My Mom has been sewing cute little external fixator “socks” to keep my foot covered.  She has also made about eighteen trips to Sports Authority to find the perfect sportswear that fits over a gigantic foot. 

Elise has become my little nurse who LOVES reminding me to take my medicine and even takes part in giving me my antibiotic injections!  If I ask her to get something for me, she runs to get it and returns saying, “Now what?!?!?!?!” 

Annika has this incredible ability to sense when I am thirsty, cold, or uncomfortable.  I took this picture right after she said, “Mom—your foot looks cold.  I am going to put a sock on it.”  My favorite is when she slathers lotion on my leg. 

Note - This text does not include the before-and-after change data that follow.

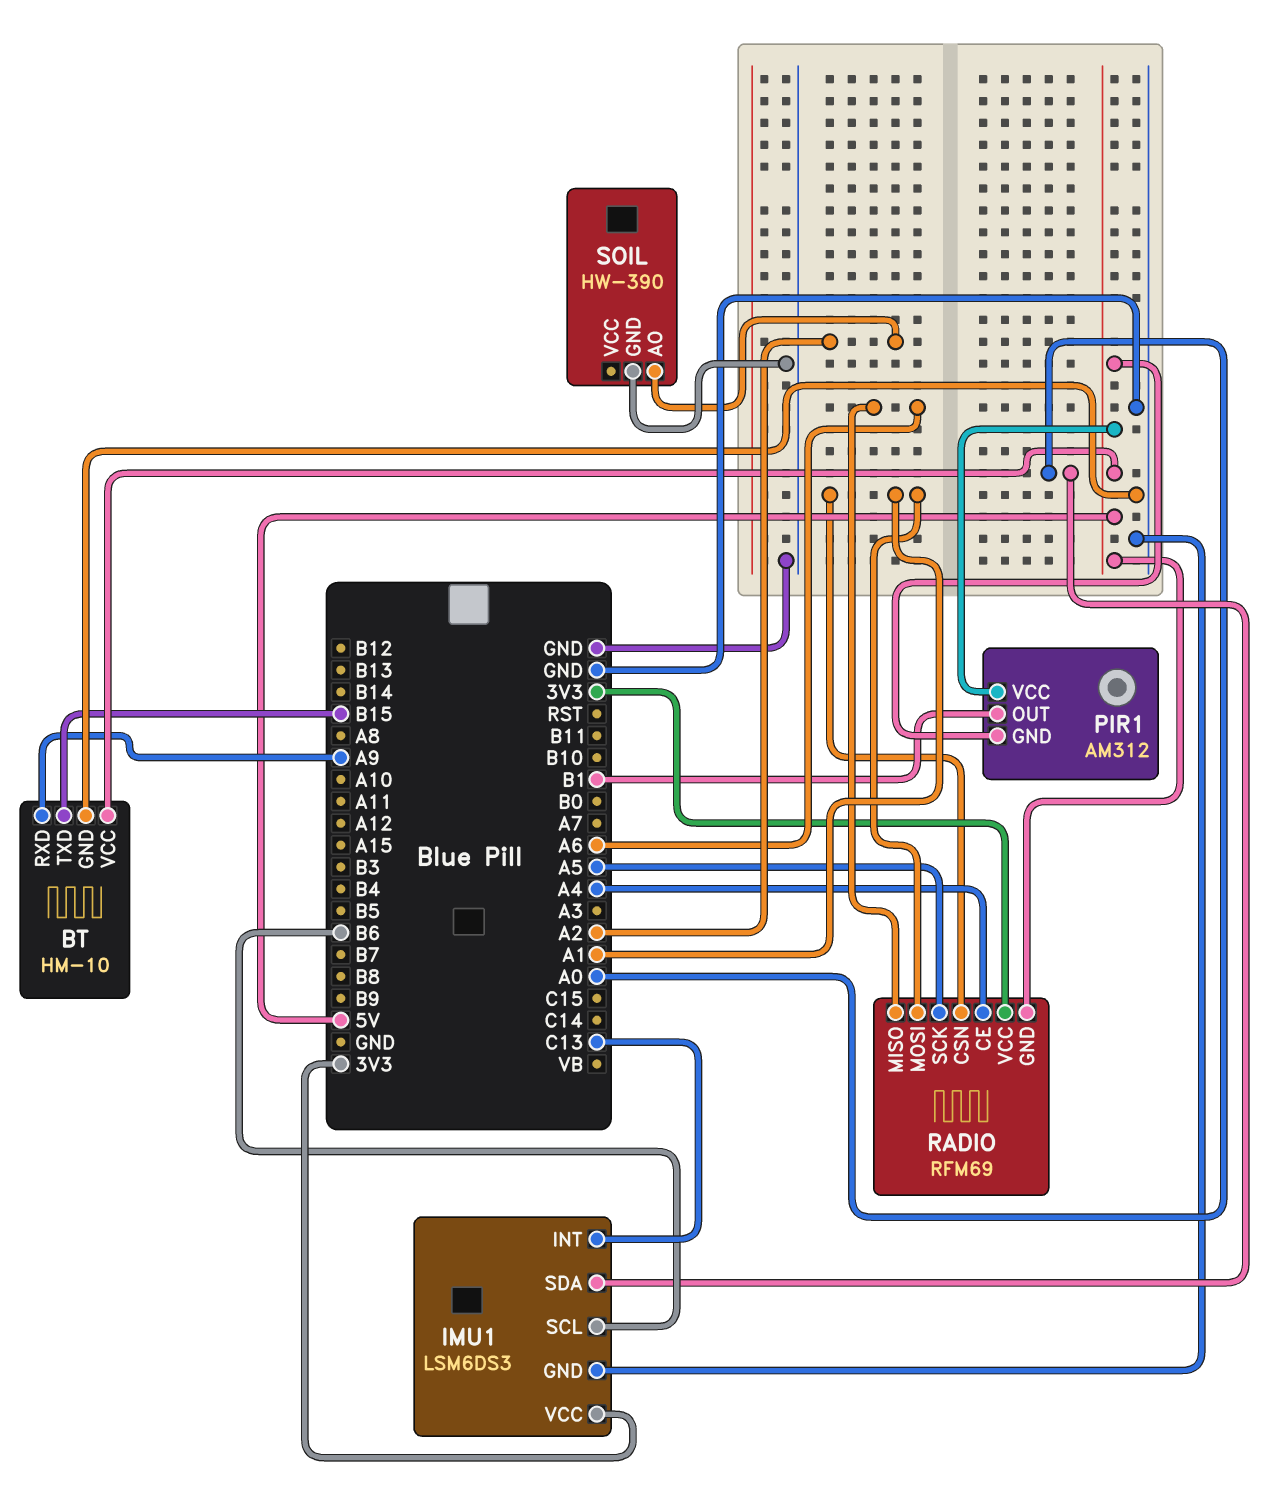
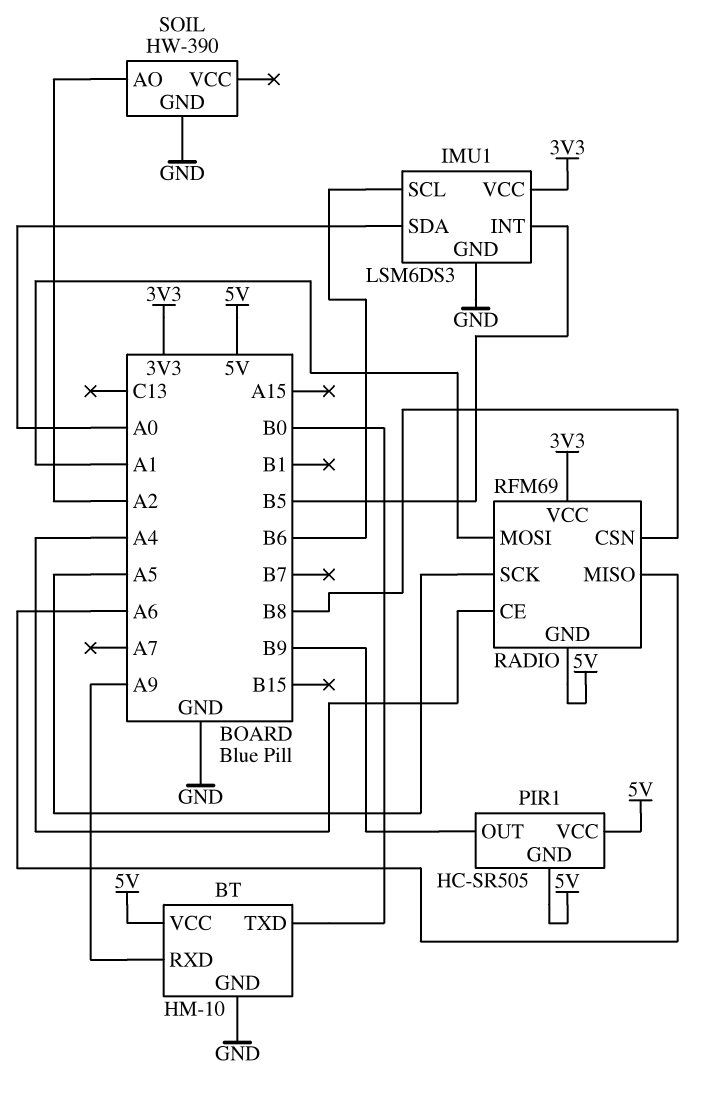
BT pin TXD: B15 -> B0
IMU1 pin INT: C13 -> B5
PIR1: AM312 -> HC-SR505
PIR1 pin OUT: B1 -> B9
RADIO pin CSN: A1 -> B8

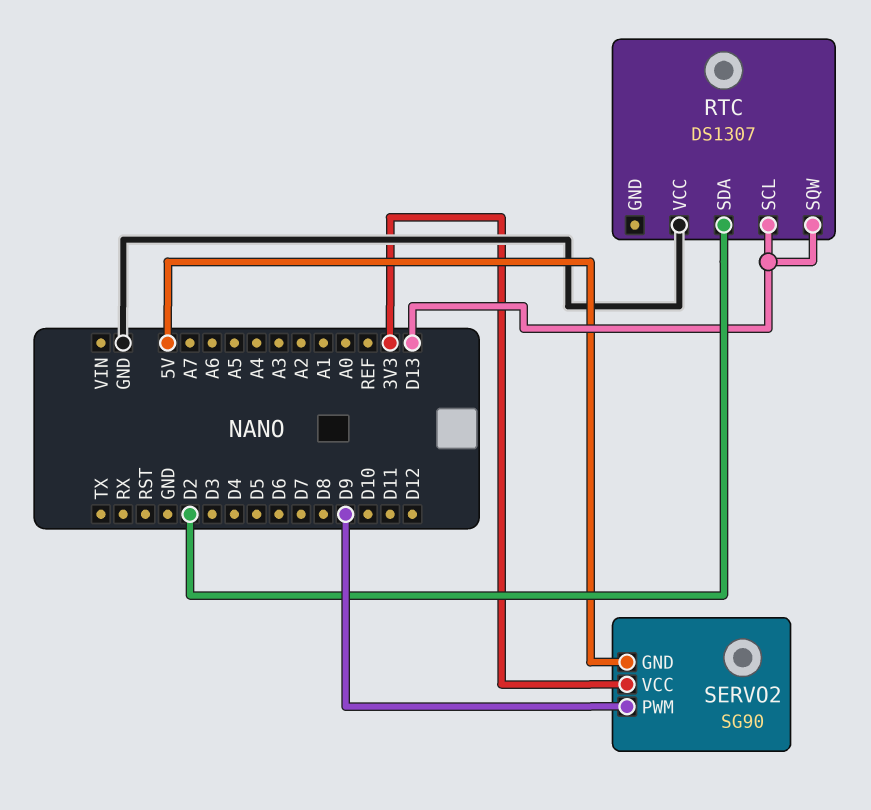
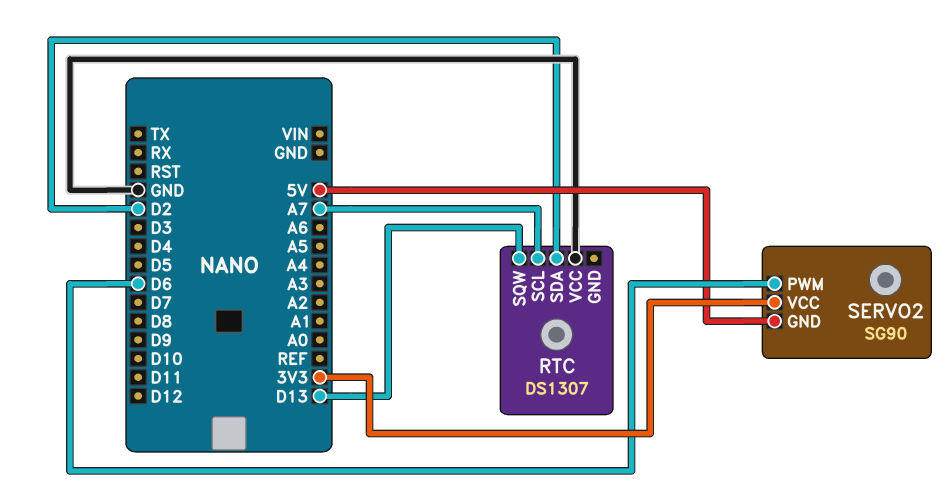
RTC pin SCL: D13 -> A7
SERVO2 pin PWM: D9 -> D6

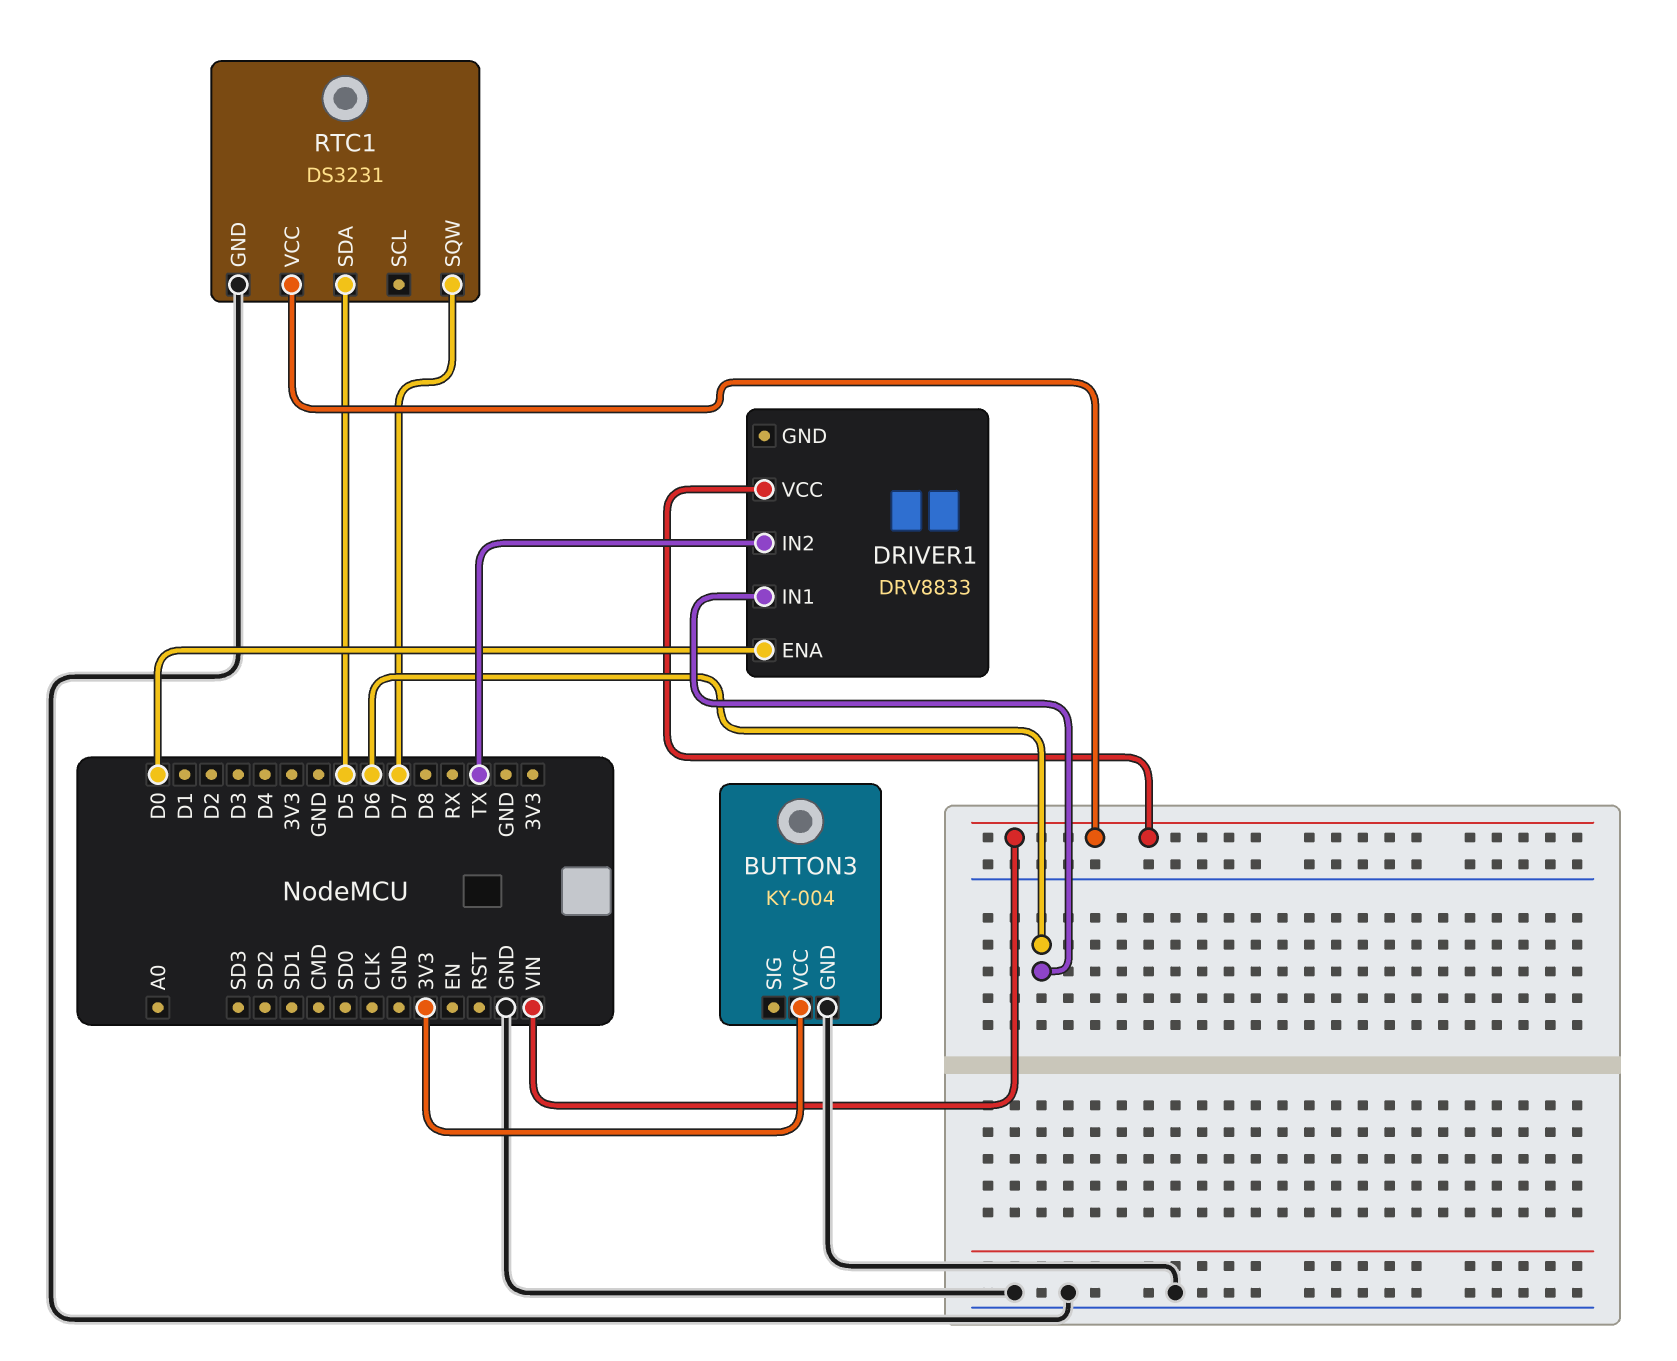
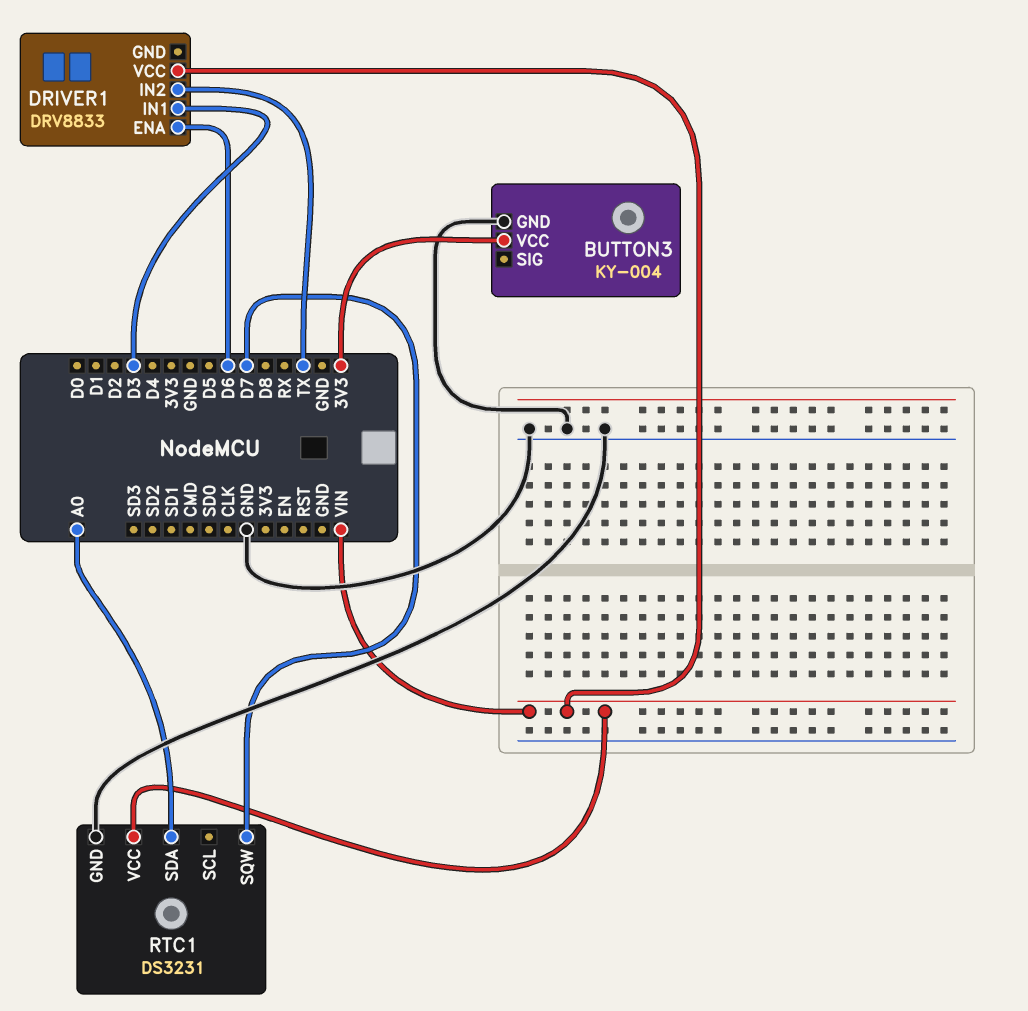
DRIVER1 pin ENA: D0 -> D6
DRIVER1 pin IN1: D6 -> D3
RTC1 pin SDA: D5 -> A0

And then there is Douglas.  Dear Douglas who is doing laundry, putting together healthy meals, managing homework and bedtimes, responding with concern to every little sigh or moan that leaves my mouth, keeping calm during setbacks, getting dressed up for the Father-Daughter Dance, filling up my water glass, making sure thank you notes are written, figuring out a way to wash my hair in the tub, and keeping up with a full time job . . .

All while telling me over and over that he loves me so much, that he is so incredibly proud of me, and that he never would have married anyone else. 

What a man.

Tomorrow I head to the Jackson South Wound Care Center to meet with Dr. Carbonell.  I am excited/anxious for him to check out my wound and to see where we are headed next. 

Thank you so much for the amazing ways in which each of you have supported my precious family.  Even though I don’t always get to name you specifically by name, please know that the love and generosity that you have bestowed to our family has been indelibly written on our hearts.

With much love,


P.S. Do any of you have one of those things that you put behind your back in bed so that you can sit upright?  Also, I need a thin exercise mat to put on the floor so that I can do my exercises on our tile.  Any ideas?